# Thread: Fastest way between two points.

1. ## Fastest way between two points.

I dunno if this is in the right section but anyways here it is:

Runners speed on the path is 3 times the speed he can move in the swamp. What is the fastest route from point 1 to point 2? in other words how many meters does he have to run through swamp and how many on the path for optimal time?
Thanks!

2. ## Re: Fastest way between two points.

There are 3 possible routes:
a) run only on the path- that gives the fastest rate.
b) run on the straight line for 1 to 2 over the swamp- that gives the shortest path.
c) run some distance along the path, then through the swamp.
and we can include (a) and (b) as special cases of (c).

If we let "x" be the distance he runs along the path. That leaves 300- x on that path and 400 as the other leg of a right triangle having his path through the swamp as hypotenuse. By the Pythagorean theorem. the length of that path is $\sqrt{(300- x)^2+ 400^2}$.

Since he runs distance x at speed 3v, his time for that is $\frac{x}{3v}$. Since he runs distance $\sqrt{(300- x)^2+ 400^2}$ at speed v, his time for that is $\frac{\sqrt{(300- x)^2+ 400^2}}{v}$.

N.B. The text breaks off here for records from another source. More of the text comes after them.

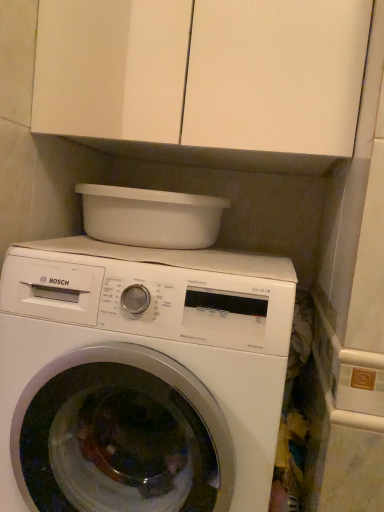
Where is `free space above white glossy washing machine at center (from a real-world perspective)`? free space above white glossy washing machine at center (from a real-world perspective) is located at coordinates (165, 250).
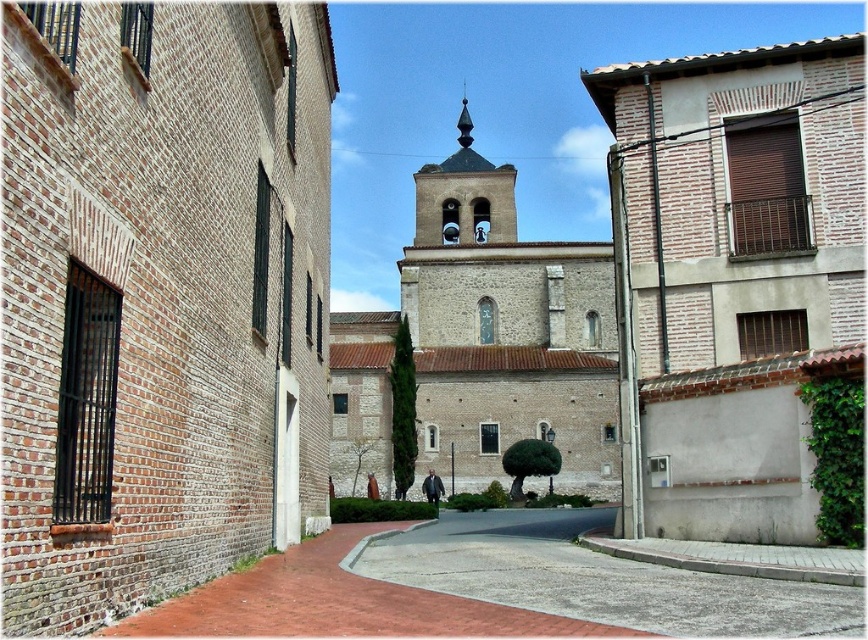
You are a tourist standing on the brick pavement at center and want to take a photo of the white brick church at center. Since the church is much taller than the brick pavement, will the entire church fit in your camera frame if you are standing on the pavement?

The white brick church at center is much taller than the brick pavement at center. Since the church is taller, it might not fit entirely within the camera frame when standing on the pavement, as the pavement is lower and the church is elevated. Adjust your position or use a wider lens for better framing.

You are a tourist standing on the brick pavement at center and looking towards the brown brick church at center. Which structure is taller?

The brown brick church at center is taller than the brick pavement at center.

Based on the photo, you are standing at the point with coordinates point (145, 19) and want to walk to the point (686, 572). Which direction should you move to get closer to your destination?

You should move backward because point (145, 19) is in front of point (686, 572), meaning your destination is behind you.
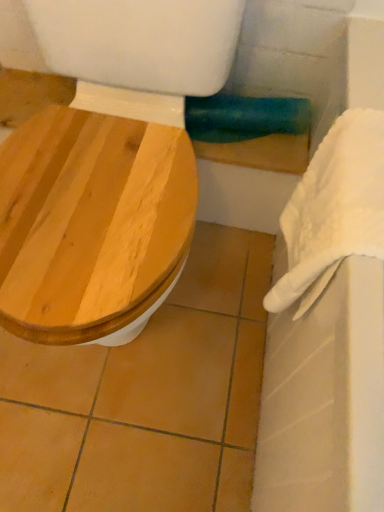
The height and width of the screenshot is (512, 384). In order to click on vacant area that is in front of white fabric towel bar at upper right in this screenshot , I will do `click(270, 147)`.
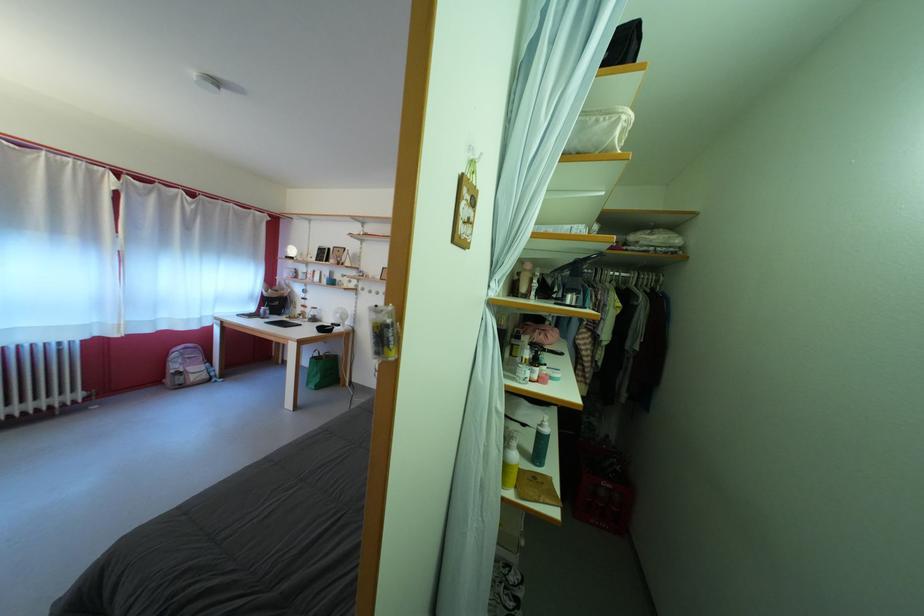
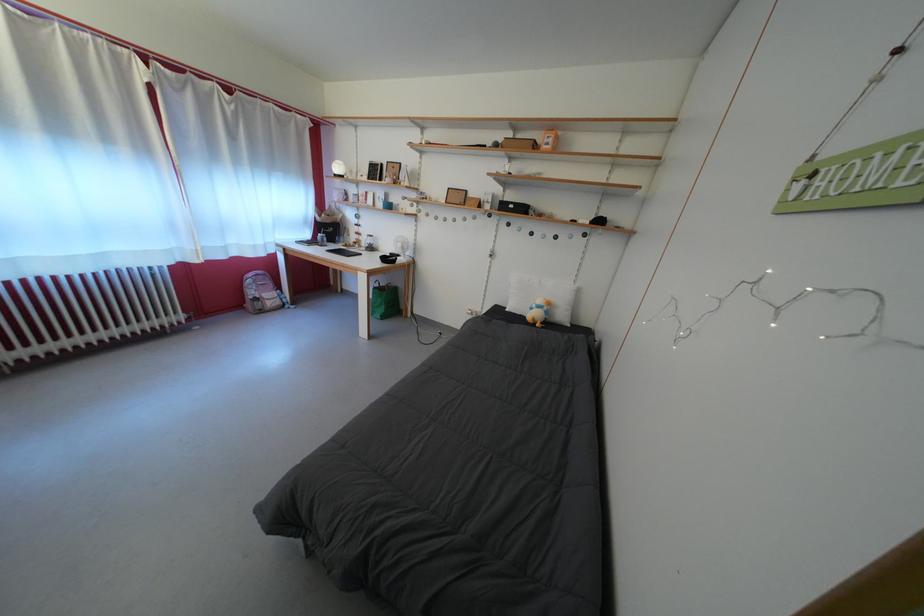
The point at [184,373] is marked in the first image. Where is the corresponding point in the second image?

(261, 299)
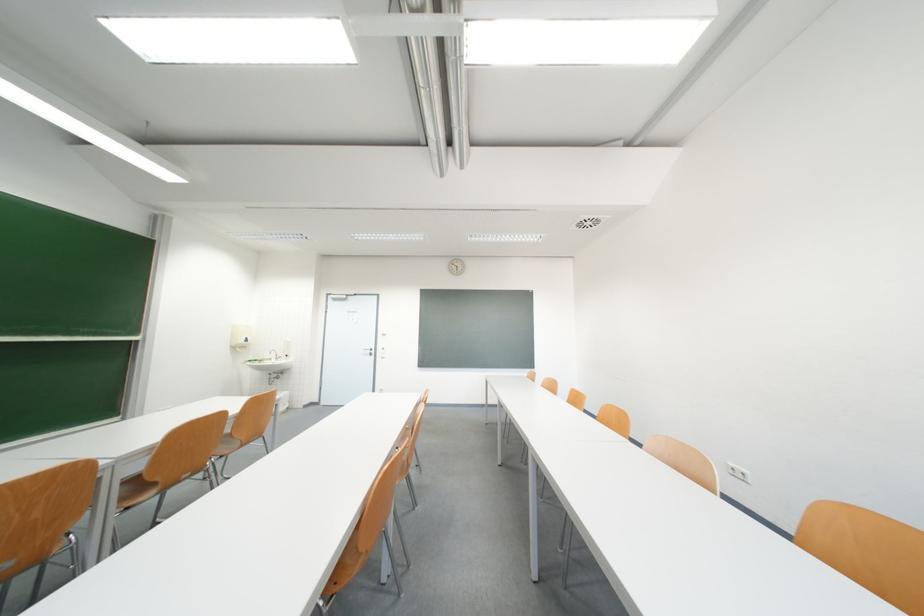
In order to click on sink faucet handle in this screenshot , I will do `click(273, 354)`.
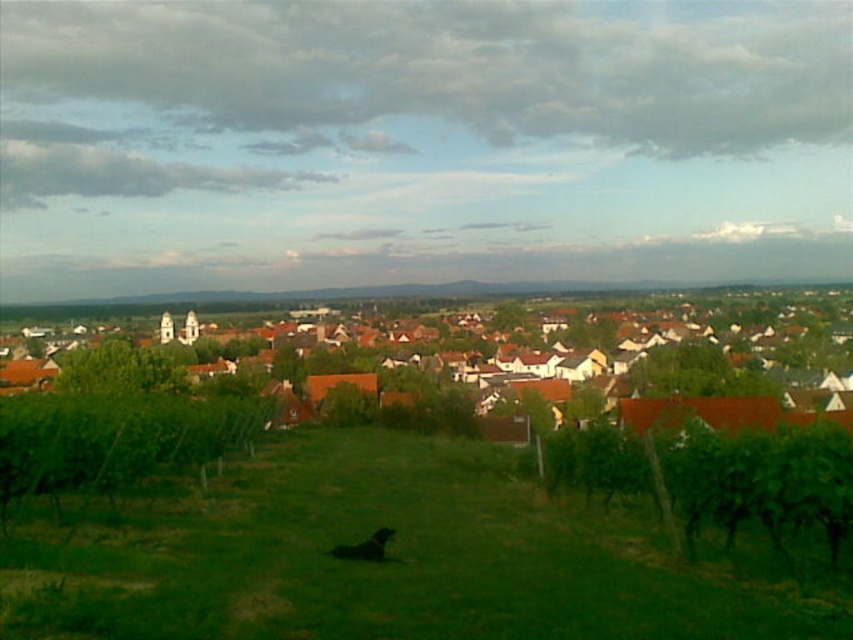
Between green grassy field at center and brown tiled roofs at center, which one appears on the left side from the viewer's perspective?

brown tiled roofs at center is more to the left.

Does green grassy field at center have a lesser width compared to brown tiled roofs at center?

Correct, green grassy field at center's width is less than brown tiled roofs at center's.

The width and height of the screenshot is (853, 640). I want to click on green grassy field at center, so click(387, 556).

At what (x,y) coordinates should I click in order to perform the action: click on green grassy field at center. Please return your answer as a coordinate pair (x, y). Looking at the image, I should click on (387, 556).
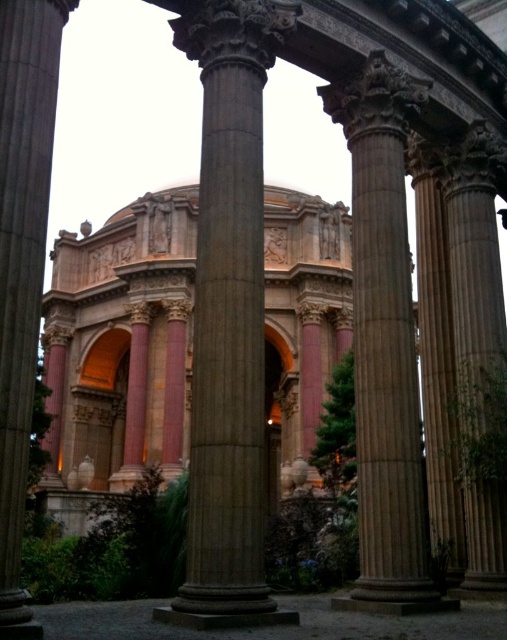
You are standing at the entrance of the Palace of Fine Arts and notice a point marked at coordinates (x=229, y=317). Which object from the scene does this point most likely indicate?

The point at coordinates (x=229, y=317) corresponds to the brown stone column at center.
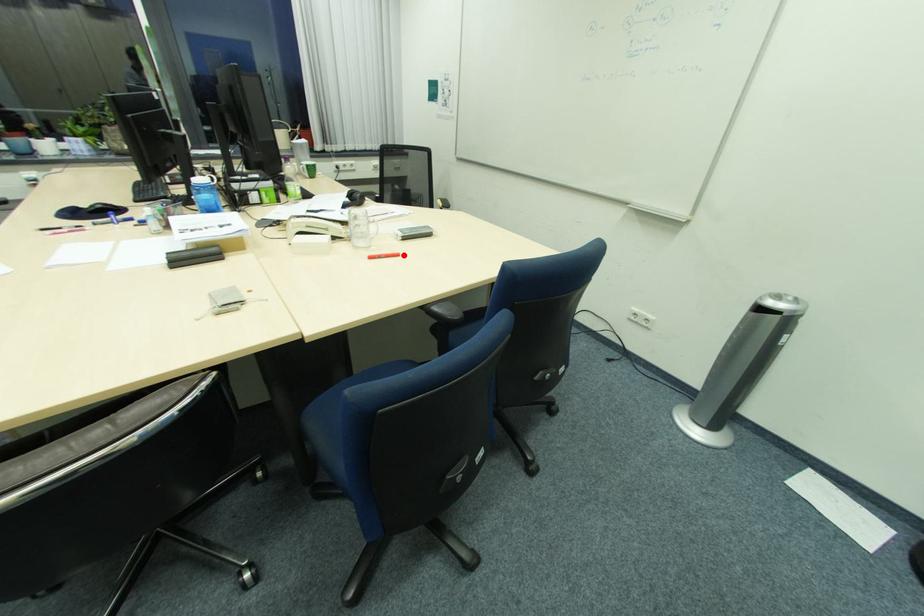
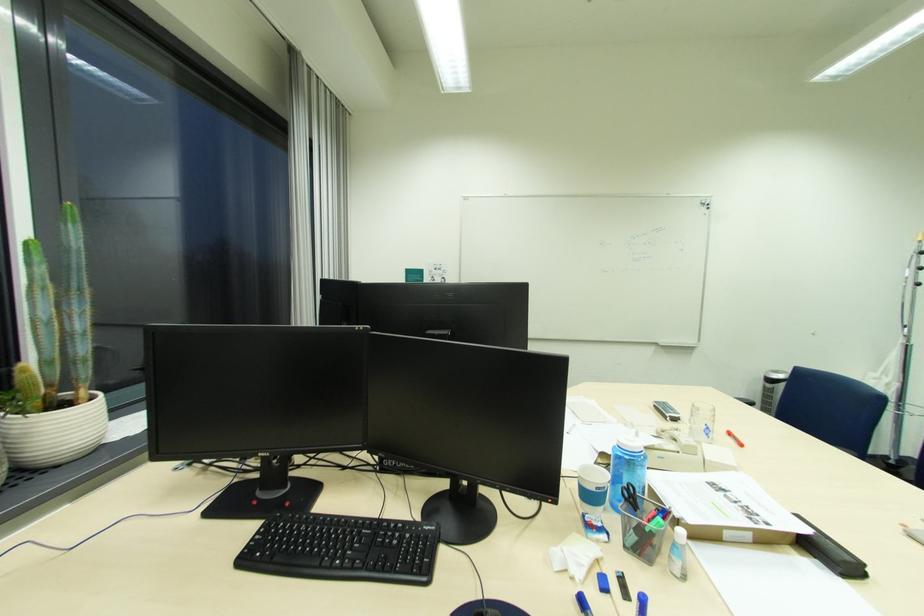
Question: I am providing you with two images of the same scene from different viewpoints. A red point is marked on the first image. Can you still see the location of the red point in image 2?

Choices:
 (A) Yes
 (B) No

Answer: (A)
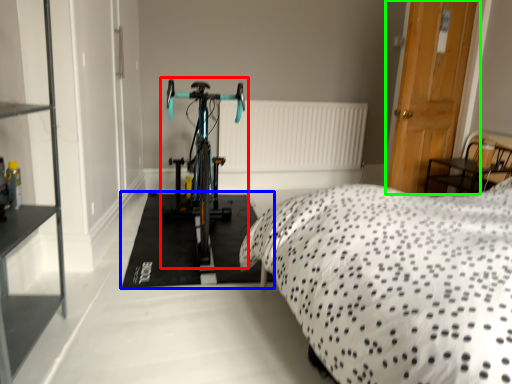
Question: Based on their relative distances, which object is nearer to bicycle (highlighted by a red box)? Choose from flat (highlighted by a blue box) and door (highlighted by a green box).

Choices:
 (A) flat
 (B) door

Answer: (A)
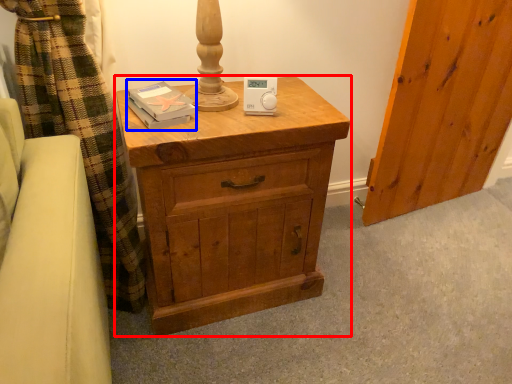
Question: Among these objects, which one is farthest to the camera, chest of drawers (highlighted by a red box) or book (highlighted by a blue box)?

Choices:
 (A) chest of drawers
 (B) book

Answer: (B)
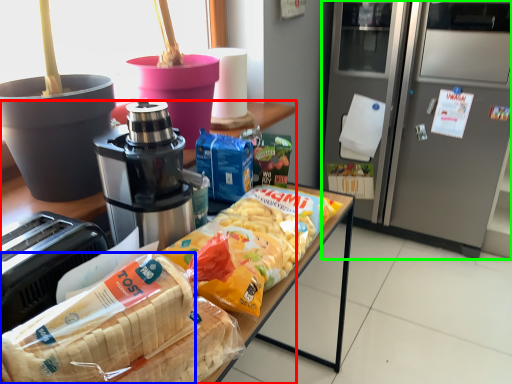
Question: Which object is the closest to the cabinetry (highlighted by a red box)? Choose among these: cereal (highlighted by a blue box) or home appliance (highlighted by a green box).

Choices:
 (A) cereal
 (B) home appliance

Answer: (A)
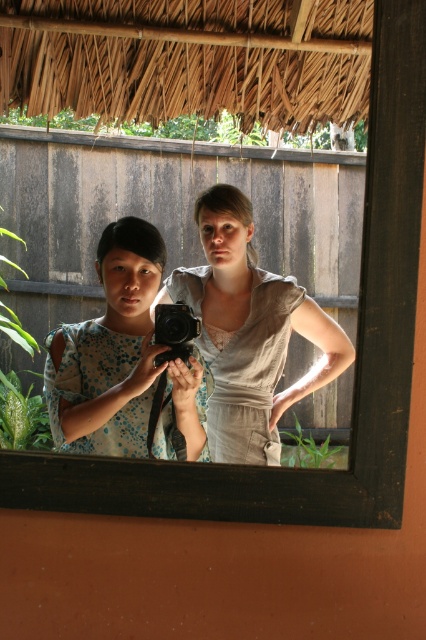
Is blue dotted fabric dress at left shorter than black plastic camera at center?

In fact, blue dotted fabric dress at left may be taller than black plastic camera at center.

Who is positioned more to the left, blue dotted fabric dress at left or black plastic camera at center?

blue dotted fabric dress at left is more to the left.

Which is in front, point (126, 342) or point (181, 314)?

Point (181, 314) is more forward.

Where is `blue dotted fabric dress at left`? This screenshot has width=426, height=640. blue dotted fabric dress at left is located at coordinates (120, 356).

Is point (267, 413) positioned in front of point (57, 349)?

No, it is behind (57, 349).

In the scene shown: Between light beige fabric dress at center and blue dotted fabric dress at left, which one is positioned higher?

light beige fabric dress at center is higher up.

At what (x,y) coordinates should I click in order to perform the action: click on light beige fabric dress at center. Please return your answer as a coordinate pair (x, y). The height and width of the screenshot is (640, 426). Looking at the image, I should click on (249, 332).

Is light beige fabric dress at center below black plastic camera at center?

Incorrect, light beige fabric dress at center is not positioned below black plastic camera at center.

Which is behind, point (331, 371) or point (193, 337)?

The point (331, 371) is behind.

Image resolution: width=426 pixels, height=640 pixels. What are the coordinates of `light beige fabric dress at center` in the screenshot? It's located at (249, 332).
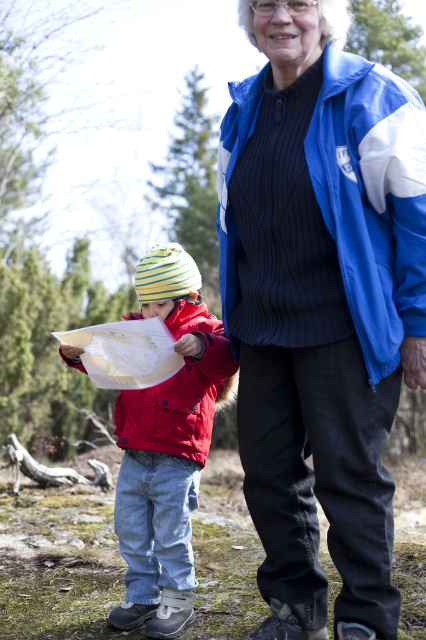
Question: Based on their relative distances, which object is farther from the blue fabric jacket at upper right?

Choices:
 (A) matte red jacket at lower left
 (B) matte red jacket at left

Answer: (B)

Question: Which object is positioned closest to the matte red jacket at left?

Choices:
 (A) blue fabric jacket at upper right
 (B) matte red jacket at lower left

Answer: (B)

Question: Which is farther from the matte red jacket at lower left?

Choices:
 (A) blue fabric jacket at upper right
 (B) matte red jacket at left

Answer: (A)

Question: Is blue fabric jacket at upper right further to camera compared to matte red jacket at left?

Choices:
 (A) no
 (B) yes

Answer: (A)

Question: Can you confirm if matte red jacket at left is positioned below matte red jacket at lower left?

Choices:
 (A) no
 (B) yes

Answer: (B)

Question: Does blue fabric jacket at upper right have a smaller size compared to matte red jacket at lower left?

Choices:
 (A) no
 (B) yes

Answer: (B)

You want to find the route that minimizes total time so you want to find x that minimizes
$\frac{x}{3v}+ \frac{\sqrt{(300- x)^2+ 400^2}}{v}$.

3. ## Re: Fastest way between two points.

Hello, Vincent4312!

Runner's speed on the path is 3 times the speed he can move in the swamp.
What is the fastest route from point P to point Q?
In other words, how many meters does he have to run through swamp and how many on the path for optimal time?

Code:
      :  x  R  L-x  : Q
- *-----o-------o
: |    *        |
: |   *         |
W |  *          |
: | *           |
: |*            |
- o-------------*
P : - -  L  - - :
Let $V$ = speed in the swamp (meters per minute).
Let $3V$ = speed on the path.

He runs from $P$ to $R$ through the swamp.
He runs $\sqrt{x^2+W^2}$ meters at $V$ m/min.
This takes: . $\frac{\sqrt{x^2+W^2}}{V}$ minutes.

He run from $R$ to $Q$ on the path.
He runs $L-x$ meters at $3V$ m/min.
This takes: . $\frac{L-x}{3V}$ minutes.

His total time is: $T \;=\;\frac{\sqrt{x^2+W^2}}{V} + \frac{L-x}{3V}$

Differentiate $T \;=\;\frac{1}{V}(x^2+W^2)^{\frac{1}{2}} + \frac{L}{3V} - \frac{1}{3V}x$
. . equate to zero, and solve for $x.$

Got it?

4. ## Re: Fastest way between two points.

Originally Posted by Soroban

Differentiate $T \;=\;\frac{1}{V}(x^2+W^2)^{\frac{1}{2}} + \frac{L}{3V} - \frac{1}{3V}x$
. . equate to zero, and solve for $x.$

Got it?
Yes I understand it now thank you very much . I just have one more problem with this :/ I haven't differentiated anything for a year so could you give me a hand with this?

5. ## Re: Fastest way between two points.

Nevermind I did it!!:-) thank you very much!